• _TO DO_: Nothing but a number should be given: how many lines in the entries below include the string "chicken".

(Stored items)

__________

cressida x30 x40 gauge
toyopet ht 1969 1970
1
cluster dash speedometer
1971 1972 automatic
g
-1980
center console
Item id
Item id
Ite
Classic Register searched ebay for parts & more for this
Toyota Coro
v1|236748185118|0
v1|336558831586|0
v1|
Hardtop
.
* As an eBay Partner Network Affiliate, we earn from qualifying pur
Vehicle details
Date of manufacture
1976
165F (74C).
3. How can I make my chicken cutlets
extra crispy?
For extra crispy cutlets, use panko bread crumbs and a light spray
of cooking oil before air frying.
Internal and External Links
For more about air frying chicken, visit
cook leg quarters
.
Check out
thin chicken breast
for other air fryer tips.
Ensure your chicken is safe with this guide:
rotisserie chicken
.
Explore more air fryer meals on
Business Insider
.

__________

• _SOLUTION TO THIS PROBLEM_: 5